A multinacional farmacêutica AstraZeneca investiu US $ 127 milhões na produção de 30 milhões de doses da vacina contra o Covid-19 no Brasil. Uma empresa promete comercializar o produto, desenvolvida por pesquisadores da Universidade de Oxford, um preço de custo durante uma pandemia. Dessa forma, levando em consideração apenas um ponto inicial, chega-se ao valor aproximado de R $ 22 por dose.
Embora o cálculo feito pelo Correio do Estado não seja oficial, é possível ter uma noção dos valores. Além disso, lembre-se de que o governo federal também injeta dinheiro na produção, em torno de R $ 1,5 bilhão, segundo informações divulgadas pela imprensa nacional.
O fato é que tanto a empresa quanto o poder público está fazendo investimentos arriscados, já que a imunização ainda está em fase de testes.
Jorge Mazzei, diretor executivo de Relações Corporativas, Regulador e Acesso ao Mercado da AstraZeneca, chama a aquisição de “investimento na ciência”.
Em entrevista exclusiva ao Correio do Estado , ele declara que uma empresa firmou acordos com parceiros estratégicos em todo o mundo e tem capacidade para produzir dois bilhões de doses. No Brasil, houve um acordo com o governo federal para fornecer ingrediente farmacêutico ativo e transferência de tecnologia para produção local de potencial vacina.
“Uma entrega de metade do volume brasileiro está prevista para dezembro de 2020. Uma outra metade, em janeiro de 2021, com uma expectativa de aquisição de mais de 70 milhões de produtos farmacêuticos ativos para produção de doses em um segundo momento, dependendo dos resultados positivos da pesquisa clínica ”, disse Mazzei à equipe de reportagem.
O diretor executivo diz que uma empresa vem trabalhando em acordos globais para ampliar a capacidade de produção da vacina e já tem acordos de fornecimento com países como Reino Unido e EUA, instituições como Coalizão de Inovações em Preparação para Epidemias (CEPI) e Aliança Global para Vacinas e Imunizantes (GAVI), com 700 milhões de doses, além de acordo com a Aliança de Vacinas para a Europa Inclusiva (IVA), com o compromisso de mais 400 milhões de doses para Alemanha, França, Holanda e Itália.
“Existe um acordo com o Instituto de Soro da Índia para o fornecimento de mais um bilhão de doses, principalmente para países de baixa e média renda. Globalmente, já estamos iniciando a produção, reconhecemos a necessidade de uma resposta rápida para este problema global.

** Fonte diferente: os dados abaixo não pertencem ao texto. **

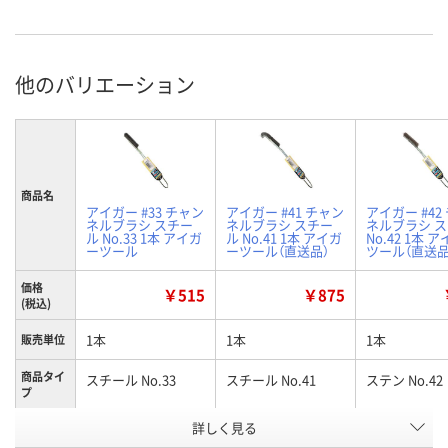
他のバリエーション
商品名
アイガー #33 チャン
アイガー #41 チャン
アイガー #42
ネルブラシ スチー
ネルブラシ スチー
ネルブラシ 
ル No.33 1本 アイガ
ル No.41 1本 アイガ
No.42 1本 
ーツール
ーツール（直送品）
ツール（直送品
価格
￥515
￥875
(税込)
1本
1本
1本
販売単位
商品タイ
スチール No.33
スチール No.41
ステン No.42
プ
お申込番
詳しく見る
HN16933
HN18422
HN18565
号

Por isso, estamos acelerando nossos planos de produção e distribuição da vacina ”, acrescenta.
Questionado sobre a escolha do Brasil para a etapa final de testes, a relação com um possível interesse da AstraZeneca no mercado local, já que o País tem um dos melhores programas de imunização no mundo, Mazzei disse que a empresa não está pensando nessa questão de vendas e mercado no momento, o foco é garantir um produto que funcione.
A situação epidemiológica foi o que ocorreu na hora de firmar uma parceria com a Universidade Federal de São Paulo (Unifesp) para condução do estudo. “O que o Brasil ainda não está na fase descendente da curva de contágio, o País apresenta um cenário adequado para o desenvolvimento da pesquisa clínica”, afirma.
Segundo ele, um componente, que até agora recebeu o nome de AZD1222, é uma das mais promissoras em todo o mundo. Existem concursos, como a vacina da Pfizer, que está na fase dois e deve receber uma avalição definitiva. Universidades brasileiras também estão tentando desenvolver imunizações. Uma das mais avançadas da Universidade de São Paulo, que entrou recentemente na segunda fase.
Seleção de voluntários
Enquanto isso, os cientistas da Unifesp continuam a aprender para começar os testes. A previsão é de que as aplicações comecem a ser feitas até o final deste mês. Na semana passada, os primeiros 20 recrutados fizeram testes rápidos de Covid-19, já que somente quem ainda não pegou a doença pode participar. Serão recrutados dois mil voluntários no Rio de Janeiro e em São Paulo. Os candidatos devem ter o seguinte perfil: homens e mulheres entre 18 e 55 anos que trabalham na linha de frente de combate ao novo coronavírus ou que são funcionários dos hospitais que atendem pacientes contaminados e, por isso, estão expostos a doenças, como médicos , enfermeiros, técnicos de enfermagem, fisioterapeutas, técnicos em radiologia, fonoaudiólogos, pessoal de limpeza, porteiros, segurança e motoristas de ambulância.